§ TASK DIRECTIONS
Could you copy out the listing word for word, starting at the line containing "Rendered at 1654 by 1241 pixels." and continuing through the final line, with both ends included?

═══ INPUT ROWS ═══

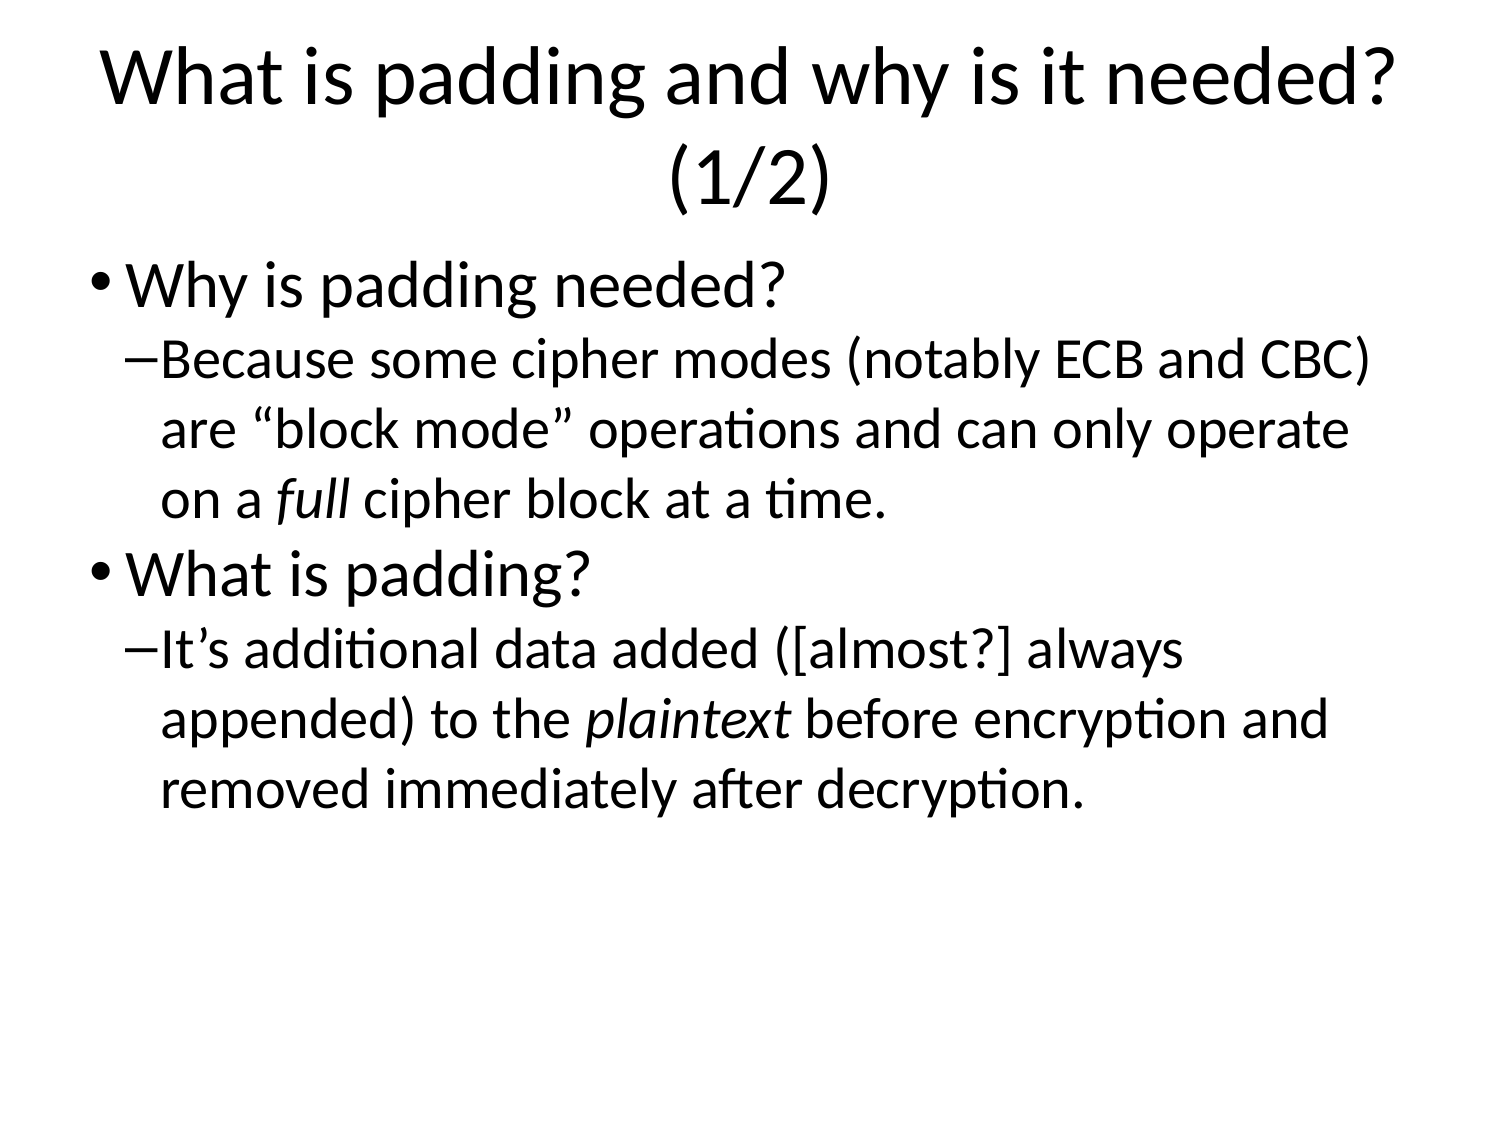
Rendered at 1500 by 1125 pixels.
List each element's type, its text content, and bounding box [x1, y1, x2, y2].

text_box Why is padding needed? Because some cipher modes (notably ECB and CBC) are “block mode” operations and can only operate on a full cipher block at a time. What is padding? It’s additional data added ([almost?] always appended) to the plaintext before encryption and removed immediately after decryption. [75, 232, 1425, 976]
text_box What is padding and why is it needed? (1/2) [75, 27, 1425, 215]
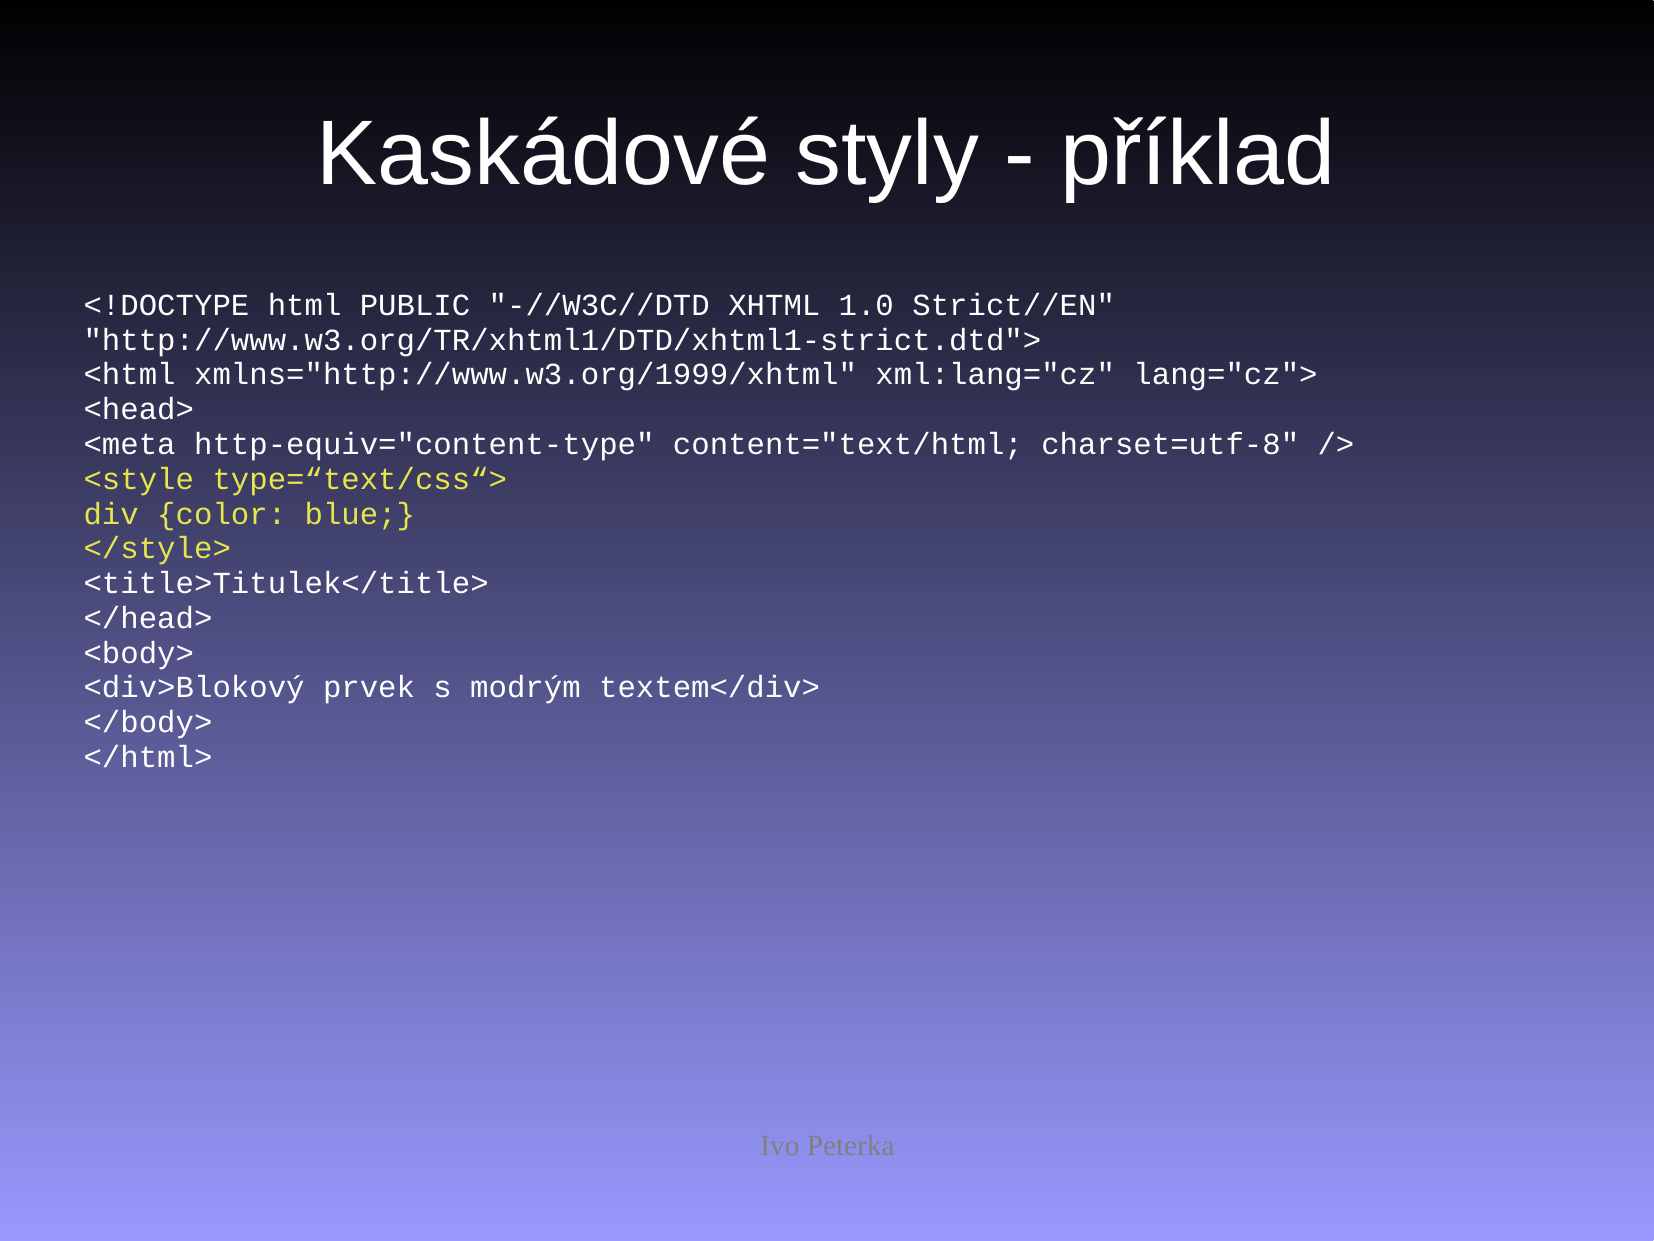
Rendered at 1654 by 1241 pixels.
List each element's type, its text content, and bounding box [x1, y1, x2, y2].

chart [82, 290, 1570, 1108]
title Kaskádové styly - příklad [82, 49, 1571, 257]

═══

§ WRITTEN RESPONSE
Rendered at 1654 by 1241 pixels.
List each element's type, its text content, and bounding box [x1, y1, x2, y2].

chart [82, 290, 1570, 1108]
title Kaskádové styly - příklad [82, 49, 1571, 257]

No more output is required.